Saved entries
_____
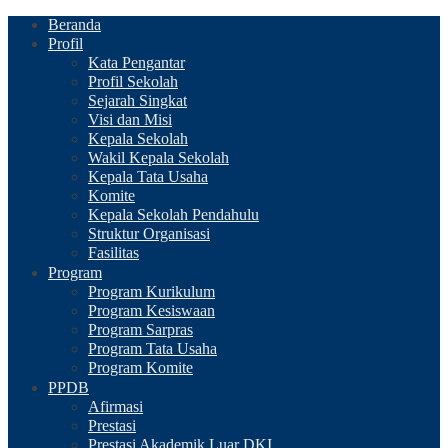
Beranda
Profil
Kata Pengantar
Profil Sekolah
Sejarah Singkat
Visi dan Misi
Kepala Sekolah
Wakil Kepala Sekolah
Kepala Tata Usaha
Komite
Kepala Sekolah Pendahulu
Struktur Organisasi
Fasilitas
Program
Program Kurikulum
Program Kesiswaan
Program Sarpras
Program Tata Usaha
Program Komite
PPDB
Afirmasi
Prestasi
Prestasi Akademik Luar DKI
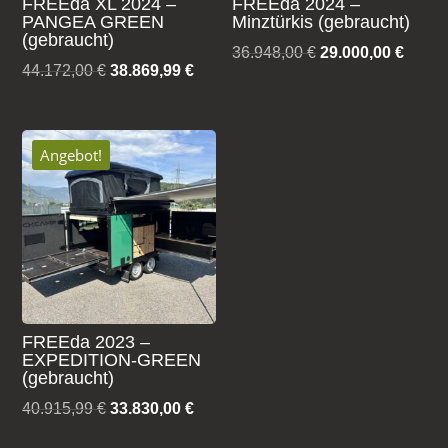
FREEda XL 2024 –
FREEda 2024 –
PANGEA GREEN
Minztürkis (gebraucht)
(gebraucht)
Ursprünglicher
Aktuel
36.948,00
€
29.000,00
€
Ursprünglicher
Aktueller
44.172,00
€
38.869,99
€
Preis
Preis
Preis
Preis
war:
ist:
war:
ist:
36.948,00 €
29.000
44.172,00 €
38.869,99 €.
Angebot!
FREEda 2023 –
EXPEDITION-GREEN
(gebraucht)
Ursprünglicher
Aktueller
40.915,99
€
33.830,00
€
Preis
Preis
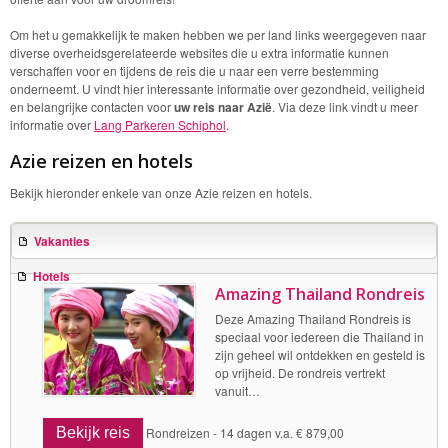
Om het u gemakkelijk te maken hebben we per land links weergegeven naar
diverse overheidsgerelateerde websites die u extra informatie kunnen
verschaffen voor en tijdens de reis die u naar een verre bestemming
onderneemt. U vindt hier interessante informatie over gezondheid, veiligheid
en belangrijke contacten voor
uw reis naar Azië
. Via deze link vindt u meer
informatie over
Lang Parkeren Schiphol
.
Azie reizen en hotels
Bekijk hieronder enkele van onze Azie reizen en hotels.
Vakanties
Hotels
Amazing Thailand Rondreis
Deze Amazing Thailand Rondreis is
speciaal voor iedereen die Thailand in
zijn geheel wil ontdekken en gesteld is
op vrijheid. De rondreis vertrekt
vanuit…
Bekijk reis
Rondreizen -
14 dagen v.a. € 879,00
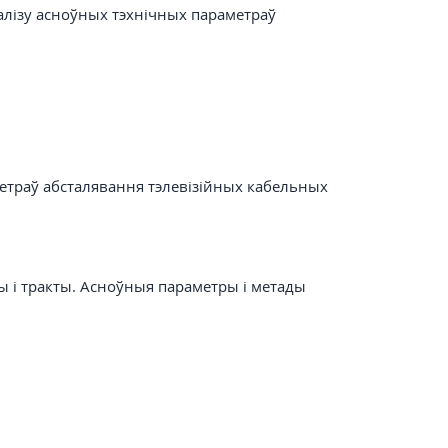
алізу асноўных тэхнічных параметраў
етраў абсталявання тэлевізійных кабельных
лы і тракты. Асноўныя параметры і метады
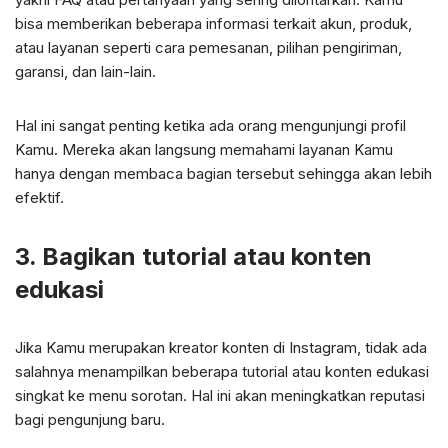
bisa memberikan beberapa informasi terkait akun, produk,
atau layanan seperti cara pemesanan, pilihan pengiriman,
garansi, dan lain-lain.
Hal ini sangat penting ketika ada orang mengunjungi profil
Kamu. Mereka akan langsung memahami layanan Kamu
hanya dengan membaca bagian tersebut sehingga akan lebih
efektif.
3. Bagikan tutorial atau konten
edukasi
Jika Kamu merupakan kreator konten di Instagram, tidak ada
salahnya menampilkan beberapa tutorial atau konten edukasi
singkat ke menu sorotan. Hal ini akan meningkatkan reputasi
bagi pengunjung baru.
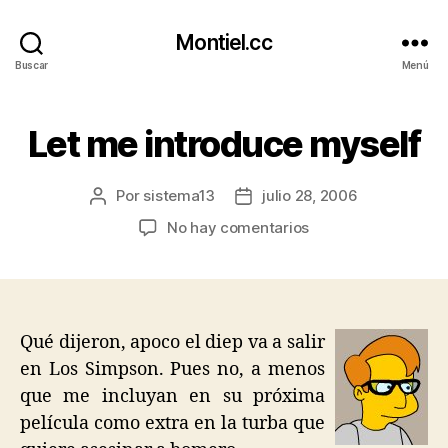
Montiel.cc
Buscar
Menú
Let me introduce myself
Por
sistema13
julio 28, 2006
Autor
Fecha
de
de
en
No hay comentarios
la
la
Let
entrada
entrada
me
introduce
myself
Qué dijeron, apoco el diep va a salir
en Los Simpson. Pues no, a menos
que me incluyan en su próxima
película como extra en la turba que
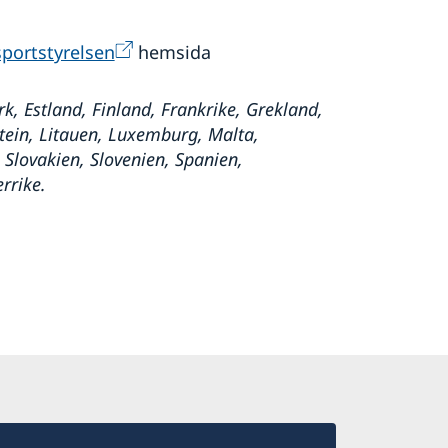
portstyrelsen
hemsida
k, Estland, Finland, Frankrike, Grekland,
nstein, Litauen, Luxemburg, Malta,
Slovakien, Slovenien, Spanien,
rrike.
_____
▶ **What needs to be done**:
Quote every line of the material above word for word, leaving out the pictures.

▶ **Exercise result**:
Beranda
Profil
Kata Pengantar
Profil Sekolah
Sejarah Singkat
Visi dan Misi
Kepala Sekolah
Wakil Kepala Sekolah
Kepala Tata Usaha
Komite
Kepala Sekolah Pendahulu
Struktur Organisasi
Fasilitas
Program
Program Kurikulum
Program Kesiswaan
Program Sarpras
Program Tata Usaha
Program Komite
PPDB
Afirmasi
Prestasi
Prestasi Akademik Luar DKI
FREEda XL 2024 –
FREEda 2024 –
PANGEA GREEN
Minztürkis (gebraucht)
(gebraucht)
Ursprünglicher
Aktuel
36.948,00
€
29.000,00
€
Ursprünglicher
Aktueller
44.172,00
€
38.869,99
€
Preis
Preis
Preis
Preis
war:
ist:
war:
ist:
36.948,00 €
29.000
44.172,00 €
38.869,99 €.
Angebot!
FREEda 2023 –
EXPEDITION-GREEN
(gebraucht)
Ursprünglicher
Aktueller
40.915,99
€
33.830,00
€
Preis
Preis
Om het u gemakkelijk te maken hebben we per land links weergegeven naar
diverse overheidsgerelateerde websites die u extra informatie kunnen
verschaffen voor en tijdens de reis die u naar een verre bestemming
onderneemt. U vindt hier interessante informatie over gezondheid, veiligheid
en belangrijke contacten voor
uw reis naar Azië
. Via deze link vindt u meer
informatie over
Lang Parkeren Schiphol
.
Azie reizen en hotels
Bekijk hieronder enkele van onze Azie reizen en hotels.
Vakanties
Hotels
Amazing Thailand Rondreis
Deze Amazing Thailand Rondreis is
speciaal voor iedereen die Thailand in
zijn geheel wil ontdekken en gesteld is
op vrijheid. De rondreis vertrekt
vanuit…
Bekijk reis
Rondreizen -
14 dagen v.a. € 879,00
алізу асноўных тэхнічных параметраў
етраў абсталявання тэлевізійных кабельных
лы і тракты. Асноўныя параметры і метады
bisa memberikan beberapa informasi terkait akun, produk,
atau layanan seperti cara pemesanan, pilihan pengiriman,
garansi, dan lain-lain.
Hal ini sangat penting ketika ada orang mengunjungi profil
Kamu. Mereka akan langsung memahami layanan Kamu
hanya dengan membaca bagian tersebut sehingga akan lebih
efektif.
3. Bagikan tutorial atau konten
edukasi
Jika Kamu merupakan kreator konten di Instagram, tidak ada
salahnya menampilkan beberapa tutorial atau konten edukasi
singkat ke menu sorotan. Hal ini akan meningkatkan reputasi
bagi pengunjung baru.
Montiel.cc
Buscar
Menú
Let me introduce myself
Por
sistema13
julio 28, 2006
Autor
Fecha
de
de
en
No hay comentarios
la
la
Let
entrada
entrada
me
introduce
myself
Qué dijeron, apoco el diep va a salir
en Los Simpson. Pues no, a menos
que me incluyan en su próxima
película como extra en la turba que
portstyrelsen
hemsida
k, Estland, Finland, Frankrike, Grekland,
nstein, Litauen, Luxemburg, Malta,
Slovakien, Slovenien, Spanien,
rrike.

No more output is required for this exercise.